We are accustomed to a tamed version of the fear of the Lord that means a holy reverence or a solemn respect. But that's not the picture of the disciples, who were "filled with a great fear." Nor does it fit what Jesus said when He taught us, "do not fear those who kill the body but cannot kill the soul. Rather fear him who can destroy both soul and body in hell." (Matthew 10:28) Sometimes fear actually means fear. 

Why fear the Lord? Because He is terrifyingly holy. He is intensely, perfectly, unapproachably holy, holy, holy. He destroys sin and sinners by His intensely holy presence. Isaiah was terrified in His presence, as was Peter in the presence of Christ.

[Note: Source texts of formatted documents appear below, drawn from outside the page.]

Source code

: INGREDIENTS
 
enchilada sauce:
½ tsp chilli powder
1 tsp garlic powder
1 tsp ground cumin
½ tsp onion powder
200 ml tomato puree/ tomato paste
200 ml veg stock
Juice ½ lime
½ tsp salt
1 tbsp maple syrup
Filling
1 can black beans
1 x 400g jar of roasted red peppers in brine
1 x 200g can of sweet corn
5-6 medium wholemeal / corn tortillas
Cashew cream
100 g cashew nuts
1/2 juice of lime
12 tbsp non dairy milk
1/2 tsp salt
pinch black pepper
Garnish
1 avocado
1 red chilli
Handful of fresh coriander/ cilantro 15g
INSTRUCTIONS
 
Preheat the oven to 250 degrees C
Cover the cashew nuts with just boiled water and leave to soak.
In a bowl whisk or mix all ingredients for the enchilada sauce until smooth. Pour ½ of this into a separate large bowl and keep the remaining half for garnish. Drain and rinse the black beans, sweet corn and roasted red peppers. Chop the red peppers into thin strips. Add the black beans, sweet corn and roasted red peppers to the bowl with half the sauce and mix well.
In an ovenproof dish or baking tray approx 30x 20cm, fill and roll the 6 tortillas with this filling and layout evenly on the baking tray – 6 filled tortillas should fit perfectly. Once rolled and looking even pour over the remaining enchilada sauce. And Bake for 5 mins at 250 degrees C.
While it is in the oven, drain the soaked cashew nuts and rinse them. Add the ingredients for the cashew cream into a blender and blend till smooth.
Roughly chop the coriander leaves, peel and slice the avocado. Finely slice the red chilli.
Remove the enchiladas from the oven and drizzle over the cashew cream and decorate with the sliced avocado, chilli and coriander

He is also absolutely sovereign, having full rights as our Creator and King to do with us whatever He pleases. He is also the light that penetrates everything and sees all. In today's passage, Jesus tells us, "nothing is hidden except to be made manifest; nor is anything secret except to come to light." (v. 22) 

But because of the great love of the Lord, the fear of the Lord is liberating and not enslaving. 

Through the Lord’s mercies we are not consumed,
Because His compassions fail not.
23 They are new every morning;

Great is Your faithfulness. - Lamentation 3:22-23, NKJV 

It is dangerous to fear anything other than the Lord, because only the Lord is as absolutely wise, compassionate and merciful toward us in Christ as He is absolutely powerful, holy, sovereign and all-knowing. The greatness of God means that we must fear Him and no one else. The goodness of God means that we may fear Him with confidence and even with joy. In fact, we'll never find true freedom, confidence and joy anywhere else but in the soul-gripping fear of the Lord.

Prayer Based on Psalm 74:

O God, why do we sometimes feel like You have cast us off forever?
    Why does Your anger smoke against the sheep of Your pasture?
You church seems so lacking in power and influence, in purity and peace.
Remember Your congregation, which You have purchased of old,
    which You have redeemed to be the tribe of Your heritage!
    Remember You church, Your living temple, where You dwell by Your Holy Spirit.

Direct Your steps to the perpetual ruins, the seemingly empty and abandoned church;
    the enemy seems to have destroyed everything in the sanctuary!
Your people no longer hold fast to the truth of Your word,
    but prefer the lies of the enemy and ways of the world.
Your foes have roared in the midst of Your meeting place;
    they set up their own standards as the standard for the church.
They profaned the dwelling place of Your name,
    deceiving it down to the ground.
They said to themselves, “We will utterly subdue them”;
    they filled the meeting places of God in the land with lies and darkness.

How long, O God, is the foe to scoff?
    Is the enemy to revile Your name forever?
Why do you hold back Your hand, Your right hand?
    Take it from the fold of Your garment and destroy them!

Yet You, O God my King, are from of old,
    working salvation in the midst of the earth.
You divided the sea by your might;
    you broke the power of sin and death at the cross.
You crushed the curse of hell for Your people in the glory of the resurrection;
    You gave Your word and Your Spirit to Your people.



Yours is the day, Yours also the night;
    You have established the heavenly lights and the sun.
You have fixed all the boundaries of the earth;
    You have made summer and winter.
You rule over all absolutely.



Remember this, O Lord, how the enemy scoffs,
    and a foolish people reviles your name.
Do not deliver the soul of Your dove to the wild beasts;
    do not forget the life of Your poor forever.

Have regard for the covenant,
    for the dark places of the land are full of the habitations of violence.
Let not the downtrodden turn back in shame;
    let the poor and needy praise Your name.

Arise, O God, defend your cause;
    remember how the foolish scoff at you all the day!
Do not forget the clamor of your foes,
    the uproar of those who rise against You, which goes up continually!